1.4. O município de Cruz Alta

Cruz Alta atualmente é um importante município situado no setor Noroeste do estado do Rio

Grande do Sul. Conhecida como sendo a terra dos tropeiros, do Escritor Érico Veríssimo, da

Coxilha Nativista e da Romaria de Fátima, é um dos mais antigos municípios fundados por

estas terras. Sua formação histórica remonta ao final do século XVII, quando uma cruz de

madeira fora erguida pelos jesuítas para definir as posses da área pertencente até então a

Coroa Espanhola, por razão do Tratado de Tordesilhas, entre os anos de 1690 a 1698.

Posteriormente com a demarcação do Tratado de Santo Ildefonso em 1777, a linha divisória,

que separava as terras das duas Coroas, cortava este território, exatamente pelo local onde

existia a grande cruz e uma pequena Capela do Menino Jesus. Este Tratado foi de grande

importância para a criação do povoado, estabelecendo um imenso “corredor” gerando uma

grande movimentação de pessoas das mais variadas ocupações que a cada ano aumentava.

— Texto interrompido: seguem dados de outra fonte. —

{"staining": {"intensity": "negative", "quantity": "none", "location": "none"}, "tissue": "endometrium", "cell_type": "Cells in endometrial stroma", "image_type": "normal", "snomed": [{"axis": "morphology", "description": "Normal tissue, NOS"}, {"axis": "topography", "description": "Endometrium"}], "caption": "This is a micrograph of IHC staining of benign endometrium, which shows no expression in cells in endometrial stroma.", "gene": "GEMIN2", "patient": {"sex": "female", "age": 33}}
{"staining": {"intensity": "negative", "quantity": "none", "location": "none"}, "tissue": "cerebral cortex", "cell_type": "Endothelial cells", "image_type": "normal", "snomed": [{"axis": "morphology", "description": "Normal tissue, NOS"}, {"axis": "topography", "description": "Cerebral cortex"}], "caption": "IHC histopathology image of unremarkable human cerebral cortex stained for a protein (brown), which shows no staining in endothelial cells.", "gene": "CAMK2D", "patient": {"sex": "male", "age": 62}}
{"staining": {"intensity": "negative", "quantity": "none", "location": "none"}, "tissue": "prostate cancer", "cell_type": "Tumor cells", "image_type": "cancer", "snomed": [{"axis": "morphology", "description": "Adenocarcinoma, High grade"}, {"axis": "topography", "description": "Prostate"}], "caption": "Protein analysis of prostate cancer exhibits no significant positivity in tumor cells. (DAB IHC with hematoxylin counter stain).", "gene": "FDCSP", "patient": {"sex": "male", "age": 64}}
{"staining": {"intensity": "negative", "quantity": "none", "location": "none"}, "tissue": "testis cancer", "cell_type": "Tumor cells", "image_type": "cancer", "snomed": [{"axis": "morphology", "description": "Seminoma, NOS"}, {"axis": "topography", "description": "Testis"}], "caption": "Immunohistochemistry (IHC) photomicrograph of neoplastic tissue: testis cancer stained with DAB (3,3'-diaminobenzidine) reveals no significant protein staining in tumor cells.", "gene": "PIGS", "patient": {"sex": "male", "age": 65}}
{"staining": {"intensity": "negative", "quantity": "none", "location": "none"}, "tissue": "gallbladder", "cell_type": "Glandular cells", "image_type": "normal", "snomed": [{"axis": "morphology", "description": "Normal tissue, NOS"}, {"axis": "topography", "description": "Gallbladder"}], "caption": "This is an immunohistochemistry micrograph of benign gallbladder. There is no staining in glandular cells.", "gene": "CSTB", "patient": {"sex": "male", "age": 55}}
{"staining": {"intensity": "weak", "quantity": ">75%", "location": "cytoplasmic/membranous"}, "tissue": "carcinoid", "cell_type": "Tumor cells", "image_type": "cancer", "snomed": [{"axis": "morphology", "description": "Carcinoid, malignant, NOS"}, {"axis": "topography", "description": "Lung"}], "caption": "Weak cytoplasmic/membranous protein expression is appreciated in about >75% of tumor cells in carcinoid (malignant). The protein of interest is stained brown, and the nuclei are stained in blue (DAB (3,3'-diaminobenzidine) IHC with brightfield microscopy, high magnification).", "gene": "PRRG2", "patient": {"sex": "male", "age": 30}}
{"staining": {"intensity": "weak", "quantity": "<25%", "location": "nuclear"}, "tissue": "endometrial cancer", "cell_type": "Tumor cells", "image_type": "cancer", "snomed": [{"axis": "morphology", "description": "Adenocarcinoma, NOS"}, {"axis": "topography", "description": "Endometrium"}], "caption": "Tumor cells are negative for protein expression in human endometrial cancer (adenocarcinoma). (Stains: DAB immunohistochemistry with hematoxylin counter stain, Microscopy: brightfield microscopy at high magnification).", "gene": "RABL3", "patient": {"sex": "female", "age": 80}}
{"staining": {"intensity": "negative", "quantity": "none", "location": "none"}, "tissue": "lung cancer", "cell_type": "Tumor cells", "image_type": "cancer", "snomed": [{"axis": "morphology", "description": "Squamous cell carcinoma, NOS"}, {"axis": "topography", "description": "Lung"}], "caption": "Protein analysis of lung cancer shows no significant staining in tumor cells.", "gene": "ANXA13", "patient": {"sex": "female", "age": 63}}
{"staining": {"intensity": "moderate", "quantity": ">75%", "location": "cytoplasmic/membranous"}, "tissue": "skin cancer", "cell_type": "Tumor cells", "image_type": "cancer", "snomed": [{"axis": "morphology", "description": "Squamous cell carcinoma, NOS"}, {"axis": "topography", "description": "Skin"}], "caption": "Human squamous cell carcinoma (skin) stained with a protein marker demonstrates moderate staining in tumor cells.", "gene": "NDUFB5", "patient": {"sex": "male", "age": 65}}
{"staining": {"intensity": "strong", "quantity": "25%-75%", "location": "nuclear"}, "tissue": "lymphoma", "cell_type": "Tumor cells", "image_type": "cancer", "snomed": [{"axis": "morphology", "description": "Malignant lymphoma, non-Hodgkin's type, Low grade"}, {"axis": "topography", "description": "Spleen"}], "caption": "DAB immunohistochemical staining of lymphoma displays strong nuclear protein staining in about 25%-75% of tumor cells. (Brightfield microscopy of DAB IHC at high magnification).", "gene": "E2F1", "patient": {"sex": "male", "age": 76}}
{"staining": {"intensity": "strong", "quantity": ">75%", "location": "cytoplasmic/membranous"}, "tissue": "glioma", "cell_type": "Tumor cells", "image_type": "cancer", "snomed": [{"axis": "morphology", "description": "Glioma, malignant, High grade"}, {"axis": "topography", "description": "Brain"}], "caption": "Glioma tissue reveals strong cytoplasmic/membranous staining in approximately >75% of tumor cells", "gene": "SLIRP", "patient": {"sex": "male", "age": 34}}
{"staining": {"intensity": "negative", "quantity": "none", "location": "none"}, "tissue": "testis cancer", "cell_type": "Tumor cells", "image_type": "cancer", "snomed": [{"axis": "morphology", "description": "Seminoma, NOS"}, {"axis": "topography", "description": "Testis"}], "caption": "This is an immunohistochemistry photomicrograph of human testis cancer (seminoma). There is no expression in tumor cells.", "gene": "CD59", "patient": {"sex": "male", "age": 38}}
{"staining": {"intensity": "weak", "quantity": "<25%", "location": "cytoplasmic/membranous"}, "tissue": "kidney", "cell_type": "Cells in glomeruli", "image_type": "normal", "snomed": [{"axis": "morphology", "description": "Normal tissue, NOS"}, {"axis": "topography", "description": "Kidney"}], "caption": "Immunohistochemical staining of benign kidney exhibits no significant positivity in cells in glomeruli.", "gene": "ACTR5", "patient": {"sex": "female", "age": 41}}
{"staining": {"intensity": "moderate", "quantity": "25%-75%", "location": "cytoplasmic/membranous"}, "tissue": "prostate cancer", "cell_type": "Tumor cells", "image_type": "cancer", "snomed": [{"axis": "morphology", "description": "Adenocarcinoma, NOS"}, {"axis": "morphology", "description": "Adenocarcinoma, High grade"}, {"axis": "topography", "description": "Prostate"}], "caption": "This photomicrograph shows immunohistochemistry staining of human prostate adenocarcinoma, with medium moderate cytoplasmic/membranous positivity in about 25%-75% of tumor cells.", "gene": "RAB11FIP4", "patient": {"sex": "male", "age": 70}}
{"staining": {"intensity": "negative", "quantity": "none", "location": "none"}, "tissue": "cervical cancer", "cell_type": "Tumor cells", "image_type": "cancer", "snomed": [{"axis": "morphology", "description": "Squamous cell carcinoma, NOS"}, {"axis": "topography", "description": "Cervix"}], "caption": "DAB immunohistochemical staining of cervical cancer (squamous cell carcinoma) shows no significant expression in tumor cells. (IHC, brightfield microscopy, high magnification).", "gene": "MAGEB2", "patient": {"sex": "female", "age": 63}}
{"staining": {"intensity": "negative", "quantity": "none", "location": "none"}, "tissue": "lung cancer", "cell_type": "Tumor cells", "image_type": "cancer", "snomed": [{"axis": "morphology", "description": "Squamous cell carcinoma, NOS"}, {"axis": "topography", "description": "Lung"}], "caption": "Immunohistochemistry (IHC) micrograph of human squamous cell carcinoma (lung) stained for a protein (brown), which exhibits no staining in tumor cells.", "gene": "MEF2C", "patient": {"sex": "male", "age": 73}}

Já por essa época, provavelmente muitos paulistas contrabandeavam tropas de muares e

gado a pé, conduzindo através destes caminhos, os animais para comercialização na região

de Sorocaba em São Paulo (CAVALARI, 2004). O município de Cruz Alta converteu-se em

local de descanso para os tropeiros devido as suas características geográficas, climáticas e

naturais, além de diminuir a distância e o tempo do trajeto das tropeadas entre as estâncias

produtoras e o caminho para a região consumidora. Nesse contexto foram edificados de

maneira ainda muito rudimentar os primeiros ranchos, sendo estâncias embrionárias.

(ROCHA, 1964).

No ano de 1821, Coronel Paulet que ocupava o cargo de Comandante da Fronteira de

Missões, autoriza a fundação do povoado no dia 18 de agosto do mesmo ano, criando

oficialmente o povoado do Espírito Santo da Cruz Alta. A partir desta data o município ganhou

uma grande importância regional e serviu de berço para o desenvolvimento de inúmeros

municípios do estado. Nesta perspectiva o município sempre se destacou como sendo uma

referência por sua diversidade étnica, social e cultural. Por isso que ao considerar a relevância

de Cruz Alta na “estruturação” do Rio Grande do Sul, estamos diante da necessidade de

preservação da memória nas mais diversas formas que ela se manifesta.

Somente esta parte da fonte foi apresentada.